Desde que la extrema derecha les arrebató el protagonismo y los votos a la derecha y al centro tradicionales, la política ha perdido lo que hacía posible la convivencia: la mediación entre lo que se siente y lo que de hecho se puede decir, proponer y finalmente ejecutar. La sutileza, el toque, la retórica han sido durante siglos la esencia de lo que se llamaba “el arte de la política”. Incluso en el pasado reciente, varios políticos de diferentes partes del mundo perdieron sus mandatos por haber sido sorprendidos confesando deseos y fechorías que son inaceptables en la vida común. Eso ya ha terminado. Como demuestra Donald Trump, se puede planear un golpe de Estado y seguir concurriendo a las próximas elecciones con posibilidades de ganarlas en la que se vanagloria de ser “la mayor democracia del mundo”. No obstante, hay pocos parlamentos capaces de encarnar este cambio radical de forma tan obscena como el Congreso de Brasil.

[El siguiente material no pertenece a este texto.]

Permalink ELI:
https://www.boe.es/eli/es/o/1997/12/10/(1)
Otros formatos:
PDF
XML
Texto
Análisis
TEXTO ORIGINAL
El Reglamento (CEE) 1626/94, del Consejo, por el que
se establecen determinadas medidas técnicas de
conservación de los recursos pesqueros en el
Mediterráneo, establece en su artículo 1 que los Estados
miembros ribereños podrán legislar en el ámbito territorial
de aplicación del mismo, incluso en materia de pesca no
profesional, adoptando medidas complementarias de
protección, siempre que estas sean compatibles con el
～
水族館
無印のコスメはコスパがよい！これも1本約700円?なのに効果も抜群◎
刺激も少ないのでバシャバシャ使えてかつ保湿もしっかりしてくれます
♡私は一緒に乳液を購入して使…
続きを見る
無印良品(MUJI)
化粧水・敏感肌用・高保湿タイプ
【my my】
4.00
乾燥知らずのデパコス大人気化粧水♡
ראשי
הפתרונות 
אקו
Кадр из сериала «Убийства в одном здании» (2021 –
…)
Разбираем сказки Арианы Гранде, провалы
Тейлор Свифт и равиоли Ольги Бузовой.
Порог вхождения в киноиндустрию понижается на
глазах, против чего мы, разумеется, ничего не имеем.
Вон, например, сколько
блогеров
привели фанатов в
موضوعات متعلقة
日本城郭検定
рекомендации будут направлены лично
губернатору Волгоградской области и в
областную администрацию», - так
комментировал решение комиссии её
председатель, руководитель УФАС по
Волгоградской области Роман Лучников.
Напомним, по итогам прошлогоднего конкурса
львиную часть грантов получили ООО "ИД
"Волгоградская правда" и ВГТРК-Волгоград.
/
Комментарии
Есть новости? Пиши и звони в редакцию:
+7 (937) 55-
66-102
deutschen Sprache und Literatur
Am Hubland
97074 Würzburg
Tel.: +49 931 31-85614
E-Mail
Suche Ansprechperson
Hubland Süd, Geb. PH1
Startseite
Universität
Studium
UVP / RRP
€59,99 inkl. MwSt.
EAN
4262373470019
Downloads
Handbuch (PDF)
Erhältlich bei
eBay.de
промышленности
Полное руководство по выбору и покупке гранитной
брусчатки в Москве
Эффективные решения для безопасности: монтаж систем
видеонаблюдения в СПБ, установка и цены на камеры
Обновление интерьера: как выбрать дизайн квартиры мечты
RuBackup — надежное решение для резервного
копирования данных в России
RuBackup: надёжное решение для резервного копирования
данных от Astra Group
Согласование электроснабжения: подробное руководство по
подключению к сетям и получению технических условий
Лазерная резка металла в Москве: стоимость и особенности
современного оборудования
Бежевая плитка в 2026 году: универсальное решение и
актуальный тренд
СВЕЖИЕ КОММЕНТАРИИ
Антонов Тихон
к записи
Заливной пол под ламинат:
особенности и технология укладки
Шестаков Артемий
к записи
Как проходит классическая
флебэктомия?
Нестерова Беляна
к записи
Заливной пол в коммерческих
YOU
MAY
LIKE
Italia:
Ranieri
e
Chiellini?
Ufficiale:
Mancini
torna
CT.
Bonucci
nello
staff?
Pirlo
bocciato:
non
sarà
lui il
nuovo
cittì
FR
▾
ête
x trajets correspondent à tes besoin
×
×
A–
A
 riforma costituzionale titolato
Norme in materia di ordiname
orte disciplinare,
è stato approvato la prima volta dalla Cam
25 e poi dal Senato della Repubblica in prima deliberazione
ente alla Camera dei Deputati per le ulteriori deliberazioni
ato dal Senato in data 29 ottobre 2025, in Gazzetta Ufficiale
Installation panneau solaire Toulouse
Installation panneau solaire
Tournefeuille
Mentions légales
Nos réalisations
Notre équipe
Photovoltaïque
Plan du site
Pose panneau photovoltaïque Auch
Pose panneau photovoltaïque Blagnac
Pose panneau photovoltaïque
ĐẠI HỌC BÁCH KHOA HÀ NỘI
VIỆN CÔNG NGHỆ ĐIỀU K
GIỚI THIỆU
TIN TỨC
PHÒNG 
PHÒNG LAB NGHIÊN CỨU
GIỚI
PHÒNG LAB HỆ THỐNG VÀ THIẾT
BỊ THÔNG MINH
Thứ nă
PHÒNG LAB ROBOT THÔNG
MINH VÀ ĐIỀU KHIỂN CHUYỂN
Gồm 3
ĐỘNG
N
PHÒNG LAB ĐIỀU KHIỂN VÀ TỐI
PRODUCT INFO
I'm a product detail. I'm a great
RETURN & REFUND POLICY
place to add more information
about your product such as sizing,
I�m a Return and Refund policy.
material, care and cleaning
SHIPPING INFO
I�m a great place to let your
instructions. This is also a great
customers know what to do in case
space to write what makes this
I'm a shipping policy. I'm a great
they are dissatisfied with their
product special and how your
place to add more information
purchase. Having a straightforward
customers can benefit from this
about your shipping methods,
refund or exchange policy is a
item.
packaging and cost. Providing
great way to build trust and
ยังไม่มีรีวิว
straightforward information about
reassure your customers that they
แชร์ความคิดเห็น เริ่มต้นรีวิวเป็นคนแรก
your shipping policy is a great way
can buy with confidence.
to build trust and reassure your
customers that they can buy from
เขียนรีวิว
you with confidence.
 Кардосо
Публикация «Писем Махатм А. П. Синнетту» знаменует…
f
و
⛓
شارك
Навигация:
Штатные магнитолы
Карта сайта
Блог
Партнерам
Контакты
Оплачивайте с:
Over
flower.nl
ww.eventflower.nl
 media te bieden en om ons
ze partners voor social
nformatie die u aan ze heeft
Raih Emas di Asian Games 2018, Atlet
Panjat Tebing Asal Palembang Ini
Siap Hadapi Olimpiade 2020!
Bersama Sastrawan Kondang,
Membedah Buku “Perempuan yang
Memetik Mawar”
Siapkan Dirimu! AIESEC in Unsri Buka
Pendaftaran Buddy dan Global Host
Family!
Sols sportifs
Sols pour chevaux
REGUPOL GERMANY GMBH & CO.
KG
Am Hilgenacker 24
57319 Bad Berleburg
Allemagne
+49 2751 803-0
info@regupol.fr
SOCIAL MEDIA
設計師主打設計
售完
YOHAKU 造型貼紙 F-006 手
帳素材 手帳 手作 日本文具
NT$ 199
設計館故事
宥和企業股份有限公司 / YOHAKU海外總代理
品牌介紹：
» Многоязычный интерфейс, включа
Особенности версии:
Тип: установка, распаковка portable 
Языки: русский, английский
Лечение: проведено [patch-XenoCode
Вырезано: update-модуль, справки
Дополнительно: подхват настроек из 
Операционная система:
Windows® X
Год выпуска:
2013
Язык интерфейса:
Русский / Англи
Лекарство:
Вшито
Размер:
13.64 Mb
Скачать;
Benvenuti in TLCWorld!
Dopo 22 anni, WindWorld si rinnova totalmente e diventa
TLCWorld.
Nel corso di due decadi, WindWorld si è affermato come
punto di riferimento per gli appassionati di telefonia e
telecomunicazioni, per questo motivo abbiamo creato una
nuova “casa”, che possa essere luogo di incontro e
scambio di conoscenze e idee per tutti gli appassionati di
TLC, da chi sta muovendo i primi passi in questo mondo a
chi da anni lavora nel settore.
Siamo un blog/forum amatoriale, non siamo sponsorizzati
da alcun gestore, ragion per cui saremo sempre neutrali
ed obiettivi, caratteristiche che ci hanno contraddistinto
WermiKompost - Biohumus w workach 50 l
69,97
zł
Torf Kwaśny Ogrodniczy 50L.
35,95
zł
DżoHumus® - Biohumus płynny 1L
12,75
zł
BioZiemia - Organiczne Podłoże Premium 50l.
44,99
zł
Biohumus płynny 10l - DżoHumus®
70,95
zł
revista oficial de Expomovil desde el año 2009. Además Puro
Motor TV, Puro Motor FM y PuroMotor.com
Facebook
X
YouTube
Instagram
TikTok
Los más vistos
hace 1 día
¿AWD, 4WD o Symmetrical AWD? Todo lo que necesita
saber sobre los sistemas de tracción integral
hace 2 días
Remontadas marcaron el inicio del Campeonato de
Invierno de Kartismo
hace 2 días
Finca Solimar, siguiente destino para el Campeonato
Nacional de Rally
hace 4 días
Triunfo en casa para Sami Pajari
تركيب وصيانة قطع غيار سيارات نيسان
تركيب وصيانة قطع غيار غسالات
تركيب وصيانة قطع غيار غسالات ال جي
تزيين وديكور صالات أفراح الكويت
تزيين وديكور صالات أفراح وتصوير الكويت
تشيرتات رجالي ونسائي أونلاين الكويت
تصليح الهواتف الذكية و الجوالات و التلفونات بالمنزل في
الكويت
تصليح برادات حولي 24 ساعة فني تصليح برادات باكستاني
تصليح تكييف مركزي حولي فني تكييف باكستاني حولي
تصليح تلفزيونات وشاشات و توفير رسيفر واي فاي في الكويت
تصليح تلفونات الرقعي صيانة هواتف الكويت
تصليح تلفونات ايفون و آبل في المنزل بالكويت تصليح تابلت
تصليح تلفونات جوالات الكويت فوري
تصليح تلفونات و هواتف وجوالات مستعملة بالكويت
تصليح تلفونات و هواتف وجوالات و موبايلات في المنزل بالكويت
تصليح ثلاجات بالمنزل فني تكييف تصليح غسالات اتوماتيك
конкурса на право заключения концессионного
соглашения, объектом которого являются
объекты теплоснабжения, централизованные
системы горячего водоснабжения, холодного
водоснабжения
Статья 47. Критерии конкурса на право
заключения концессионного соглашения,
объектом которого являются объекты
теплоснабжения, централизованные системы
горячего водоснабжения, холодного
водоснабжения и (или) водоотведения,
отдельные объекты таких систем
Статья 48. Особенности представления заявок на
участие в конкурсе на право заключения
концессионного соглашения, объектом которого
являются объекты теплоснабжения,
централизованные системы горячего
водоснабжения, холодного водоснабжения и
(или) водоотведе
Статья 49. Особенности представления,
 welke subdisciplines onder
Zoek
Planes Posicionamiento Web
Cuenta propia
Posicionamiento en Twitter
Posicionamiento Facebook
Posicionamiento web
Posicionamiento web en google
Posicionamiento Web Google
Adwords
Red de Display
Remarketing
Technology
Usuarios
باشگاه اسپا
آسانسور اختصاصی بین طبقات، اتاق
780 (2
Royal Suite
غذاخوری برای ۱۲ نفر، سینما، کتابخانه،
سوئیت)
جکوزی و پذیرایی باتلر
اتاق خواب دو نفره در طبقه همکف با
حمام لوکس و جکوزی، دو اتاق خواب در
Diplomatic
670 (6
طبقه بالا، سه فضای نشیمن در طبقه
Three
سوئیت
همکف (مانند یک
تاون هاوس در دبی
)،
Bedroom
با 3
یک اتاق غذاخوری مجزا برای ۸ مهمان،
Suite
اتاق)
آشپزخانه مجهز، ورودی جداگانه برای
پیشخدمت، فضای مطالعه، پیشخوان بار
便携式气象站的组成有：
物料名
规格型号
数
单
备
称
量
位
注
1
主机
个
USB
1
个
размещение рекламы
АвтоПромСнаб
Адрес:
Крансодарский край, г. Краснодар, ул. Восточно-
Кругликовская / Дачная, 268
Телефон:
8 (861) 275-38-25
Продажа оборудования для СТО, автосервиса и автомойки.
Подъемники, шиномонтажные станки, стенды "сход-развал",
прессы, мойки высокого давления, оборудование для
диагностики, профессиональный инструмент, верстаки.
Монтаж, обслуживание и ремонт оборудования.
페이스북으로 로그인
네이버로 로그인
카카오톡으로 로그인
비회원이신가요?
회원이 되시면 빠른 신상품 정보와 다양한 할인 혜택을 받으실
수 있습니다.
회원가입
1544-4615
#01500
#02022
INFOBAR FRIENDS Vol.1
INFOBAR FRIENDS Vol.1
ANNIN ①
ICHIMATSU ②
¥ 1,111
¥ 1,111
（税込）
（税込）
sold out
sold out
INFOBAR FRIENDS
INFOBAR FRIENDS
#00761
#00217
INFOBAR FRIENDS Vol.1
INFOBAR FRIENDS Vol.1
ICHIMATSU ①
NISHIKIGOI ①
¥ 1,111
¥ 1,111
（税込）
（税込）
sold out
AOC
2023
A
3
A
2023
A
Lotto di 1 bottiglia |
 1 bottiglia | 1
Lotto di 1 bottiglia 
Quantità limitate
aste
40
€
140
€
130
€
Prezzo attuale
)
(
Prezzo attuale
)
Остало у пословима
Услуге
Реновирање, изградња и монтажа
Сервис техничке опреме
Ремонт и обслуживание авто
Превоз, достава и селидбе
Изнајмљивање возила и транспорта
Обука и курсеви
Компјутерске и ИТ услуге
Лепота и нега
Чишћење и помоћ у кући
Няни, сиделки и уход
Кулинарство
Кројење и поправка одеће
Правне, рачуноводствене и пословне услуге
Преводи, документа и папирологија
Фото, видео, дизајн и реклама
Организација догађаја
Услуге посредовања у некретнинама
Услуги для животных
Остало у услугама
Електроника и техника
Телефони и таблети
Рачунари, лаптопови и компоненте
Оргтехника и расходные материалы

En junio, la Cámara de los Diputados aprobó que se votara con urgencia un proyecto de ley que equiparaba el aborto tras 22 semanas de gestación al delito de homicidio, incluso en los tres casos en que está permitido en Brasil: violación, riesgo de muerte de la mujer y embarazo anencefálico. En la práctica, si se aprobara el proyecto, las mujeres que abortaran se enfrentarían a una condena más alta que la de su violador: 20 años de prisión. La votación del proyecto de ley solo se retiró (temporalmente) del orden del día porque una parte de la sociedad se levantó y salió a la calle con pancartas en las que se leía: “Las niñas no son madres. Los violadores no son padres”. En Brasil, seis de cada diez mujeres violadas son menores de 14 años.

El Gobierno de Lula da Silva y el Partido de los Trabajadores, de centroizquierda, apenas reaccionaron ante el horror de la propuesta. La razón, según los analistas, es que, sin mayoría en el Congreso, el Gobierno está sacrificando la “agenda de costumbres” para conseguir que se apruebe la “agenda económica”.

Ya es hora de darse cuenta de que esta división entre “costumbres” y economía es falsa. La violación es el delito que revela las entrañas de esta falsedad. La violación no tiene que ver con el sexo. Nunca ha tenido que ver con el sexo. La violación tiene que ver con el poder. El poder sobre los cuerpos de las mujeres y de todas las minorías que no encajan.

Los parlamentarios que articulan proyectos de ley para subyugar el cuerpo de las mujeres son los mismos que han destruido y destruyen la legislación ambiental. La lógica que destruye el cuerpo de las mujeres es la misma que destruye el cuerpo de la naturaleza. Vale la pena recordar la frase antológica del extremista de derecha Jair Bolsonaro en 2019, su primer año como presidente, al quejarse del interés de los europeos por la Amazonia: la selva “es la virgen que todos los pervertidos de fuera quieren”.

El Gobierno de Lula, a pesar de la resistencia de ministras como Marina Silva, de Medio Ambiente y Cambio Climático, defiende la apertura de un nuevo frente de explotación de petróleo en la Amazonia, así como de carreteras y vías férreas que destruirán la selva y sus pueblos. Su omisión ante el proyecto de ley que convertiría a las mujeres violadas en asesinas revela mucho más que pragmatismo político. La violación es la mayor expresión del patriarcado, que, estrechamente entrelazado con el capitalismo y el colonialismo, ha llevado el planeta al calentamiento global y amenaza la supervivencia de las nuevas generaciones. La violación y el colapso climático están estrechamente conectados. Sin entender esta conexión, será imposible hacer frente a los fenómenos extremos que se multiplican y agravan cada año mientras las grandes corporaciones, los Gobiernos y los parlamentos que les sirven siguen violando el cuerpo de la naturaleza.